◆ Activity
State only how many lines below include the string "APERTURE".
---
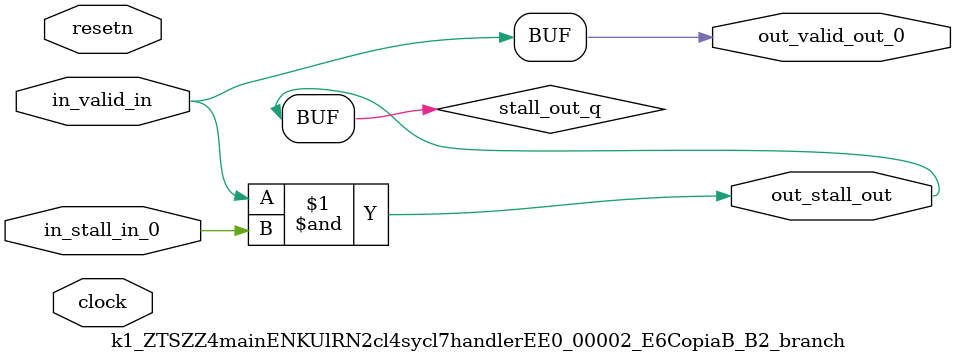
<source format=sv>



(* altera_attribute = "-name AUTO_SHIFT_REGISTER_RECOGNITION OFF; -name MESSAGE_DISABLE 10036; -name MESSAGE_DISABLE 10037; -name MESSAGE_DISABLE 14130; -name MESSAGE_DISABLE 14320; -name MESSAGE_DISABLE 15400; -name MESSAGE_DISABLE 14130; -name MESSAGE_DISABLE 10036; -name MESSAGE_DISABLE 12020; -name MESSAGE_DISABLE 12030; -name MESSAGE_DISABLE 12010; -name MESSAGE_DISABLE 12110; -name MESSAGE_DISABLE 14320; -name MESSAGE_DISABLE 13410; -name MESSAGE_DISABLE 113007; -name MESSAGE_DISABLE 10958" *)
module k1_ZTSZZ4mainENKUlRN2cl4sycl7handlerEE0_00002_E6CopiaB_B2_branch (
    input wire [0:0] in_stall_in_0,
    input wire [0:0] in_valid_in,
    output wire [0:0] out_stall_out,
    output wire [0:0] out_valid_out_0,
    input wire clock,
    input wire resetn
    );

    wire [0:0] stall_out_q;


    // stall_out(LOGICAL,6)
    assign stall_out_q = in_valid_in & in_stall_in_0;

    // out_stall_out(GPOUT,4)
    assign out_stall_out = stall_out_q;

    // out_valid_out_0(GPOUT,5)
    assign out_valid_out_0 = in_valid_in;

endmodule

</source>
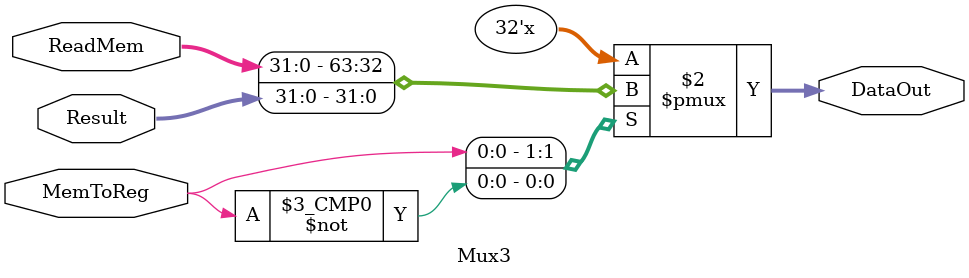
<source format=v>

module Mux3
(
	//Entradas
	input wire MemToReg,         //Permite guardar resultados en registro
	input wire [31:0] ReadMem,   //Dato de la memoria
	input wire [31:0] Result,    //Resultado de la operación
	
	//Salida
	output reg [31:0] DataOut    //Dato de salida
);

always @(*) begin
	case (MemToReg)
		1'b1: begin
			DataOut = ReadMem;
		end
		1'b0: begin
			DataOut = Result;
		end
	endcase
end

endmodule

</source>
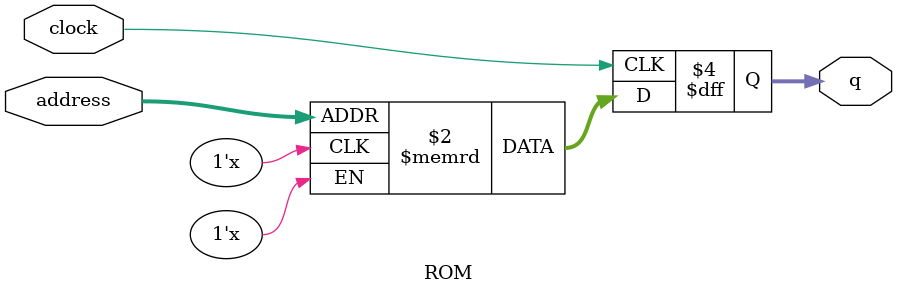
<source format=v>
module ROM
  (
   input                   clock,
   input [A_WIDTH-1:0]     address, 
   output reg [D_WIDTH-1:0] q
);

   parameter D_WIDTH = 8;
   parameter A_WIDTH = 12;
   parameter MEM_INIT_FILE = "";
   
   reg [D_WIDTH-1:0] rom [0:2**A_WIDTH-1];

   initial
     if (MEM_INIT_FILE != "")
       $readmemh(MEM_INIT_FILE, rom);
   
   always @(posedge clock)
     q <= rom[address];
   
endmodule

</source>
---
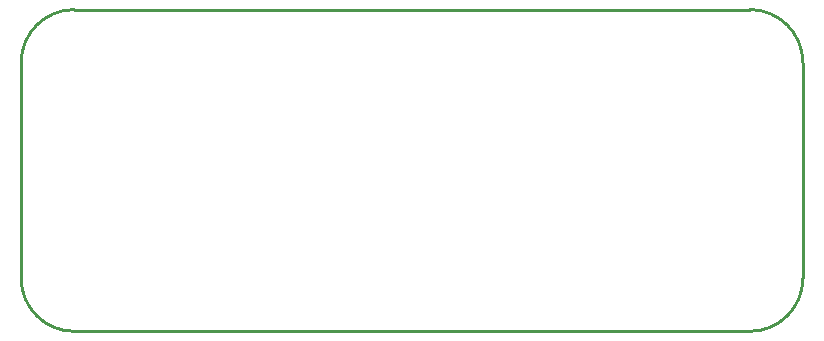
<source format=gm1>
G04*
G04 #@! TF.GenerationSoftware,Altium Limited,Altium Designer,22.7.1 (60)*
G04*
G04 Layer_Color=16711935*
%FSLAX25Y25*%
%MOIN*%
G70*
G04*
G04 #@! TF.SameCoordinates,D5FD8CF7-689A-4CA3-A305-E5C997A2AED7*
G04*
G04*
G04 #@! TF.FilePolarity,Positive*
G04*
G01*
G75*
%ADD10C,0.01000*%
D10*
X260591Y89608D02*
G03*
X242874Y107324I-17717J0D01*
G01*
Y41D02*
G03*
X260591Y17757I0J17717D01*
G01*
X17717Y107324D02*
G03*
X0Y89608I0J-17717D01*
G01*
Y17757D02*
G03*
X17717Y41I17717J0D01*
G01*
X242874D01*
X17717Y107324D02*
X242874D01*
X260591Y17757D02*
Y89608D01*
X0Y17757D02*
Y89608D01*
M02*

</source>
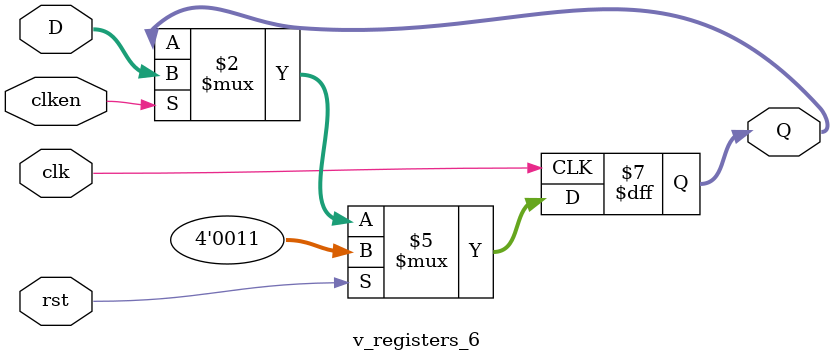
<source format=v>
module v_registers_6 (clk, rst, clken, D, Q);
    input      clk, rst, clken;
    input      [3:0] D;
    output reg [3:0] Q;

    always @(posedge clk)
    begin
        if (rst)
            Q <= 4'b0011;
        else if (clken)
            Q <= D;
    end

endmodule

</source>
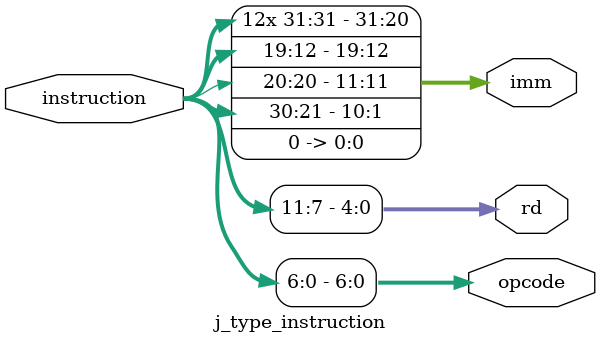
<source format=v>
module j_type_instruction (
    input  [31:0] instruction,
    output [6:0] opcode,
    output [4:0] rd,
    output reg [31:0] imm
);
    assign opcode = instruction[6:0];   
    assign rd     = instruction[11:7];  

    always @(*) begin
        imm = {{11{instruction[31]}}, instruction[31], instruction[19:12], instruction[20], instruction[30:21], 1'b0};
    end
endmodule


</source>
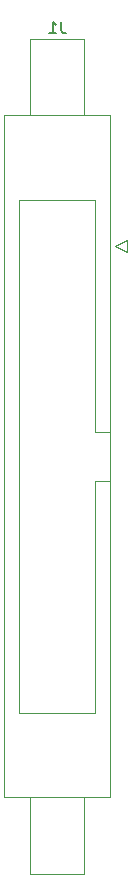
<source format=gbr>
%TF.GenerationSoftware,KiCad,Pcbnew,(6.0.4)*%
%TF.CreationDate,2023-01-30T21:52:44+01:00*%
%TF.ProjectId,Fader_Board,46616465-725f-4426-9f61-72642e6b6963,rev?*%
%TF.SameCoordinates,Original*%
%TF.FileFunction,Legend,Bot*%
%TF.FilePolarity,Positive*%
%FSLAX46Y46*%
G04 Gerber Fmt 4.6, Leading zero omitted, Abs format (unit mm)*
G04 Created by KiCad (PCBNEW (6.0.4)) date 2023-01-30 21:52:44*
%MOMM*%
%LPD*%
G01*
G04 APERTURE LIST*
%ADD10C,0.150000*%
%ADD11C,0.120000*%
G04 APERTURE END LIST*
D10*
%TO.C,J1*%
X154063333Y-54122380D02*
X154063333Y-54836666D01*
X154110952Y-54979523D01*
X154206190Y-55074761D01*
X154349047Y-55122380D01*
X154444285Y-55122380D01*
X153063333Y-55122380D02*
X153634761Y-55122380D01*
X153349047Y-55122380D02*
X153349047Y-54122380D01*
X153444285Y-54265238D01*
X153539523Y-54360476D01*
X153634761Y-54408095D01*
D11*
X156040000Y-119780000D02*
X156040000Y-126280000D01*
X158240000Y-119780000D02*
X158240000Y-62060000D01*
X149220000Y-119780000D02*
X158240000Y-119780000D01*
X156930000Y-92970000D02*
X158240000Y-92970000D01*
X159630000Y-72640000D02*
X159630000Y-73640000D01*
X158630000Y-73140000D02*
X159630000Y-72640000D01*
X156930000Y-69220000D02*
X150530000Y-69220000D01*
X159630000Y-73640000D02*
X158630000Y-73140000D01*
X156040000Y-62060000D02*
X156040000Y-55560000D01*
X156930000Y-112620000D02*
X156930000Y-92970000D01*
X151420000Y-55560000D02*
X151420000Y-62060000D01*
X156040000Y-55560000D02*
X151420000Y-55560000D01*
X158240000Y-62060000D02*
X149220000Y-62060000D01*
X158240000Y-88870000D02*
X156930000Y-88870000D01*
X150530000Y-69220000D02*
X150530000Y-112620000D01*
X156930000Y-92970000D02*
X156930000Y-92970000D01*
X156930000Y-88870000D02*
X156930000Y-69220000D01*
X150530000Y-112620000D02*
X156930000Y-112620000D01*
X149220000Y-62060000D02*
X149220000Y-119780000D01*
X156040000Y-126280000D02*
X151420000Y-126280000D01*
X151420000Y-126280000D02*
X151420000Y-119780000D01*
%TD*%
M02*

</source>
---
◆ Your solution
2